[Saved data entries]
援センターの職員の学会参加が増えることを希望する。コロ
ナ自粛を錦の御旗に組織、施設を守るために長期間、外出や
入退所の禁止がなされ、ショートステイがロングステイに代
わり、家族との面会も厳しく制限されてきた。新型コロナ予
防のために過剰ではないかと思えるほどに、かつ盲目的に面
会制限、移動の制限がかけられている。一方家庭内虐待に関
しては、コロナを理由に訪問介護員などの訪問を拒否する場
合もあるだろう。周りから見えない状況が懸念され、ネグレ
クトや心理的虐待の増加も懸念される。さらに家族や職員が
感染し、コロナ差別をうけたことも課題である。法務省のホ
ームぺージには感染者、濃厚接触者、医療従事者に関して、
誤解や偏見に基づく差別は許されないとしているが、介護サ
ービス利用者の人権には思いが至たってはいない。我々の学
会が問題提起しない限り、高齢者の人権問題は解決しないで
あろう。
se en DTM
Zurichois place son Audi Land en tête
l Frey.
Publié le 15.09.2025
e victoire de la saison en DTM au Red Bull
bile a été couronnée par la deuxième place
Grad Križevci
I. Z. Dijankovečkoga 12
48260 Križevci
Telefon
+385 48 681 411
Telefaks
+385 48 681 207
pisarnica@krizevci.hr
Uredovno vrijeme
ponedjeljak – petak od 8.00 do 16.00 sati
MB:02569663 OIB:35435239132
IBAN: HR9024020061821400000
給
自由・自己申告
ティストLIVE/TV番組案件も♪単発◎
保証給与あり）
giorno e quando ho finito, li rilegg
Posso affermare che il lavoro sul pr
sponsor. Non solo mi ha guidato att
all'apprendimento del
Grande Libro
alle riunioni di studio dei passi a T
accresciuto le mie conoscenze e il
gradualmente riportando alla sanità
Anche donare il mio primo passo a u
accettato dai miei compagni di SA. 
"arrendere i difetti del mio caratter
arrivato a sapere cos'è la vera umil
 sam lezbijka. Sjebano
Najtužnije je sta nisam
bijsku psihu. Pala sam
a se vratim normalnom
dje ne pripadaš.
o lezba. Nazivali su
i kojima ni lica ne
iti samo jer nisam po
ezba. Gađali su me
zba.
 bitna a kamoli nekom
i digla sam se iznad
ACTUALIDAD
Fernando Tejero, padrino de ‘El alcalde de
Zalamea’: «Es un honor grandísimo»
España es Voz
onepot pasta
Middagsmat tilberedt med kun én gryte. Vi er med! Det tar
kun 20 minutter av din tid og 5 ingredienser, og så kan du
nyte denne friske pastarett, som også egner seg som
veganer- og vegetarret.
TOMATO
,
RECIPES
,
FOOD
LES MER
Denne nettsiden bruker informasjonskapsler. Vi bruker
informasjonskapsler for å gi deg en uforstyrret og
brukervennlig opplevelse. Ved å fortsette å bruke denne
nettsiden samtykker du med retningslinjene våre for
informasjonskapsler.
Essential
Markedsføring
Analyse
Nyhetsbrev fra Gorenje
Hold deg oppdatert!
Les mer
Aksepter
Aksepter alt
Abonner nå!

▶ [Work instructions]:
Please list each line in the items that contains the word "nisam".

▶ [The answer]:
Najtužnije je sta nisam
iti samo jer nisam po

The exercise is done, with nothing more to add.